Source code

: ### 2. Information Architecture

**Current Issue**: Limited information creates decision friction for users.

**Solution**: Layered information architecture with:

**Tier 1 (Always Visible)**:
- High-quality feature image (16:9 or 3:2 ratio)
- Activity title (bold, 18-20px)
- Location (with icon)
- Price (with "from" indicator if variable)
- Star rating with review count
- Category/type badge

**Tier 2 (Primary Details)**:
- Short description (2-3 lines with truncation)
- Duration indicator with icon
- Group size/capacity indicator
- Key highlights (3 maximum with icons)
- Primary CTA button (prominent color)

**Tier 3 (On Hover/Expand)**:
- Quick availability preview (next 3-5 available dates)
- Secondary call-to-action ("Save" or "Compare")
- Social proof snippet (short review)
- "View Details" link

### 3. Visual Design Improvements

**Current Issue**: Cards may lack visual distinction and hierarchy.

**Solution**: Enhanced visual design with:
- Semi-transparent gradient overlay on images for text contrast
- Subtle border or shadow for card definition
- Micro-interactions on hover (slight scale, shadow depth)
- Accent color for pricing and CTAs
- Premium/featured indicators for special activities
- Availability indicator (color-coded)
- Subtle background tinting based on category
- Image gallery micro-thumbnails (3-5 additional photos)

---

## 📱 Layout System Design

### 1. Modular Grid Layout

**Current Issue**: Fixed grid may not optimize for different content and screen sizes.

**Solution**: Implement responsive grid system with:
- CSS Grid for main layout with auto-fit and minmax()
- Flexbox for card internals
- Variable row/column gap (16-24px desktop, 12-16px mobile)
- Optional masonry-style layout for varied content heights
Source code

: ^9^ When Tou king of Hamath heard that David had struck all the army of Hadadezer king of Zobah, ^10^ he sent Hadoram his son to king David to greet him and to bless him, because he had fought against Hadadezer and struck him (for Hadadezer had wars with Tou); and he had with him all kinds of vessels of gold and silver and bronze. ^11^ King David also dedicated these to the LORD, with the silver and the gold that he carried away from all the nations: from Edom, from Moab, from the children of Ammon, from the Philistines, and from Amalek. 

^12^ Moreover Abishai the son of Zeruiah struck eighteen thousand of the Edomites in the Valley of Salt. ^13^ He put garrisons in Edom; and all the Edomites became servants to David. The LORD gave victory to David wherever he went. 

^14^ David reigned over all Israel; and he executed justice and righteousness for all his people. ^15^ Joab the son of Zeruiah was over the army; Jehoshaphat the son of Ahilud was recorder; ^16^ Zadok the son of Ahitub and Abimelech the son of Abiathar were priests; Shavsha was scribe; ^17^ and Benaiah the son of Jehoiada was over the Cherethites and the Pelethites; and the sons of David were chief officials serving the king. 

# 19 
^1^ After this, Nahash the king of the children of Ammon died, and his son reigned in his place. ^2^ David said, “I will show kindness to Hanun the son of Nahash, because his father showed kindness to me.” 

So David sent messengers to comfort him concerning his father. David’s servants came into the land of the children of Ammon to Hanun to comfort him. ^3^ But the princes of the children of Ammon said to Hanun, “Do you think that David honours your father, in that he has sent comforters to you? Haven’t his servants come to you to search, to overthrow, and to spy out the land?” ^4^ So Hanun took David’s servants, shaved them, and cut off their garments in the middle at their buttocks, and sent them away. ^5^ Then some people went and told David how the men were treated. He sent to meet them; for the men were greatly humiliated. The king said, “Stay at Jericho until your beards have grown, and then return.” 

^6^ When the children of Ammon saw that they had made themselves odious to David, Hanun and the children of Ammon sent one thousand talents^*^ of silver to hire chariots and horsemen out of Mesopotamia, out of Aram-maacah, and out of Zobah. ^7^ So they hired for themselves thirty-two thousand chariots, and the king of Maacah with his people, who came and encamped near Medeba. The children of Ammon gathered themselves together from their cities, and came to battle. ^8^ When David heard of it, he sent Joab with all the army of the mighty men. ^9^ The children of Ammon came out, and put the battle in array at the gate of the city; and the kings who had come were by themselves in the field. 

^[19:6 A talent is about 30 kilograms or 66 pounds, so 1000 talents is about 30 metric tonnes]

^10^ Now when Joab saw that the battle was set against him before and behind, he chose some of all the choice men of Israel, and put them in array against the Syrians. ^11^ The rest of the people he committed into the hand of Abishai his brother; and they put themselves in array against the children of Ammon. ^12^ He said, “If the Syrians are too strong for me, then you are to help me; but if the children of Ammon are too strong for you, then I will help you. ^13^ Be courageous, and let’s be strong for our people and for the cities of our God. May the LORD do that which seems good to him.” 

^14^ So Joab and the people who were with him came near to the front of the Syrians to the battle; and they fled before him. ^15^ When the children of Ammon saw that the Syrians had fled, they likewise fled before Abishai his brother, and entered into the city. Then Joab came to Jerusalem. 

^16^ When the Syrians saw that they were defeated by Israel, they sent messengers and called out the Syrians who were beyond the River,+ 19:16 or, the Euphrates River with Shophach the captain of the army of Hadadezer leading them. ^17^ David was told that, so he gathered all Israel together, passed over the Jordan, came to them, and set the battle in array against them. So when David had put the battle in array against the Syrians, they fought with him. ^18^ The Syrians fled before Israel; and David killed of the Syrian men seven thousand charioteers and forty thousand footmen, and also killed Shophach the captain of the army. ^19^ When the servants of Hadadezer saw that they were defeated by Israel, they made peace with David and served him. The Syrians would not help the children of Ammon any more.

Your assignment.
What are the lines above, starting at the one with "- Subtle border or shadow for card definition" and ending at the one with "### 1. Modular Grid Layout"? Give them again exactly, and only them.

Response for this exercise.
- Subtle border or shadow for card definition
- Micro-interactions on hover (slight scale, shadow depth)
- Accent color for pricing and CTAs
- Premium/featured indicators for special activities
- Availability indicator (color-coded)
- Subtle background tinting based on category
- Image gallery micro-thumbnails (3-5 additional photos)

---

## 📱 Layout System Design

### 1. Modular Grid Layout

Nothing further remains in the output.